Imposter Syndrome


It's begun in earnest now. People filter in faster than you can possibly hope to count them. Like a cyclone, picking up speed and debris, a crowd begins to form. Crowds are a wild animal, you've learned. A singular, living, breathing creature. You feel a flash of fear, the evening's first, jump in your chest.

You move through the crowd, careful not to linger. You keep your distance. (The gears in your chest can be heard faintly if one gets close enough.) You find something to do with your hands. You check the clock again and again.

(You don't like crowds. You never have. On your own, you can pass as one of them easily enough. The details seem to match, so long as they can't see inside. You are neat. You are clean. You are quiet. Yet when lined up for comparison, as you are now, the differences become more apparent.)

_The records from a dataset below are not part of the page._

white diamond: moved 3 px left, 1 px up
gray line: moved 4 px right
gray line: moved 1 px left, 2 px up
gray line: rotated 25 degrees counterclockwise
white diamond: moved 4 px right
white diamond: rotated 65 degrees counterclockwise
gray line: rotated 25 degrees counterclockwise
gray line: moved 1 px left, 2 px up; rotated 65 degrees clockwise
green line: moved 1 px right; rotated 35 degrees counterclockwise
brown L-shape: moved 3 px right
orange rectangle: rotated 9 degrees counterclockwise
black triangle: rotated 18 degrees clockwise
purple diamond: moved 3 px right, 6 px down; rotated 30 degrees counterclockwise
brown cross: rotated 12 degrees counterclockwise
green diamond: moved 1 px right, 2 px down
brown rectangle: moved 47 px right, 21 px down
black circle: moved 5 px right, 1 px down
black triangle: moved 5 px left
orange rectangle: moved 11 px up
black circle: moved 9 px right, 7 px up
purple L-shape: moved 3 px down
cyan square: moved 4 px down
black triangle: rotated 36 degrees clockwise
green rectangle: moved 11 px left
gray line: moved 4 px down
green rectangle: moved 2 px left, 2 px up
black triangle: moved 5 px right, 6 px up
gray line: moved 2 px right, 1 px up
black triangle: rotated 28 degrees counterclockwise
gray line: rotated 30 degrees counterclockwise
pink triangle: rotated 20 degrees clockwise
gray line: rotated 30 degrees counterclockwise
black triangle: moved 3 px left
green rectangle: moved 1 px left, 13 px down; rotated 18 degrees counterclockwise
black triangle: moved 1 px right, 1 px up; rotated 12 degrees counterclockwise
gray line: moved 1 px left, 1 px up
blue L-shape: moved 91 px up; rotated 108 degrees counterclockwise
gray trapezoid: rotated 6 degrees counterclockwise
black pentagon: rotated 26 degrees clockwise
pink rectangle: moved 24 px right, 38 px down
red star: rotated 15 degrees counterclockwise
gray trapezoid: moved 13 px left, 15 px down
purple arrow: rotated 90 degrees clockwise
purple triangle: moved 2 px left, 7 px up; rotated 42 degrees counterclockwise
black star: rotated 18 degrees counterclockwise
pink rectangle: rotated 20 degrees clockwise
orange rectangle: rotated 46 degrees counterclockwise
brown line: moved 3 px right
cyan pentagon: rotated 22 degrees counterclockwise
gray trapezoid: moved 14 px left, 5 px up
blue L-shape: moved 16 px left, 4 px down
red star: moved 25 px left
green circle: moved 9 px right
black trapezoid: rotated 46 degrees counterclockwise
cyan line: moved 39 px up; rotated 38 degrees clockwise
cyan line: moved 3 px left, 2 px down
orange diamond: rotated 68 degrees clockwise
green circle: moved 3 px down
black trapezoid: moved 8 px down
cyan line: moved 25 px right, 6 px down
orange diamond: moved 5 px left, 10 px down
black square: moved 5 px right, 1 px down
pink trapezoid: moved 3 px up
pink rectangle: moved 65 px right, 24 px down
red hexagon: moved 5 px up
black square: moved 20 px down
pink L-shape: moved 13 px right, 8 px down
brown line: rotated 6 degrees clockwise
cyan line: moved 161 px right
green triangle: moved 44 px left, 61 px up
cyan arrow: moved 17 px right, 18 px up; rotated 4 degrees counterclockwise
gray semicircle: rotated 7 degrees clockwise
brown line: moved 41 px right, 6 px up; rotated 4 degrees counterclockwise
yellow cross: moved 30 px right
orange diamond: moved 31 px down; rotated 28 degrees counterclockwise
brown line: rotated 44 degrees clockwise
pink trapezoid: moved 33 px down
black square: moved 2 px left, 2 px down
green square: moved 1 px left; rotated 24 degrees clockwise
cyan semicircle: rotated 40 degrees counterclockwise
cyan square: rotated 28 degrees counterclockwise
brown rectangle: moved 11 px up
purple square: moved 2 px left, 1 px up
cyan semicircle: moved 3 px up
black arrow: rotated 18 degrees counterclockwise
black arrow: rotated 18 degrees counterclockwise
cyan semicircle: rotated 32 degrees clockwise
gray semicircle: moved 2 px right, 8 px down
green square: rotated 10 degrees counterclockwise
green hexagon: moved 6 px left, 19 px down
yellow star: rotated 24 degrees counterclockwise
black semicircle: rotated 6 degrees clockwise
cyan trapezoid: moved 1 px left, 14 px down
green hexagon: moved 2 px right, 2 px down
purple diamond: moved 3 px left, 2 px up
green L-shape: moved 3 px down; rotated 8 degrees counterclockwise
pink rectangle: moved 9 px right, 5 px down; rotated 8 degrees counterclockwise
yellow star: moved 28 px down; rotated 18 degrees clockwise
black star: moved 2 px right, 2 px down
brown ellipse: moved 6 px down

The crowd has dozens, maybe hundreds of eyes, and right now it feels as though they are all staring at you. You worry you haven't dressed appropriately. You've always been behind the times. Sometimes you think that you're just waiting for everyone else to grow up and realise that you haven't been following along.

Someone approaches you. They speak. You nod. You never learned how to laugh. (If you were to open your mouth right now, there would be cobwebs.) And then someone might see, and might scream, and then where would you be? (People don't like to know that there is an imposter among them).

The person leaves. Another takes their place. You are not sure for how long this goes on. At some point, just as you feel ready to burst, the air begins to vibrate. The crowd grows impatient, gathering their things, waiting for the first person to leave.

You do not breathe a sigh of relief. You wave goodbye to no one in particular and resist the urge to start running on your way out. Every muscle in your neck is tight. (You are nothing more than a decoy. You cannot ever let them know. You are exhausted.)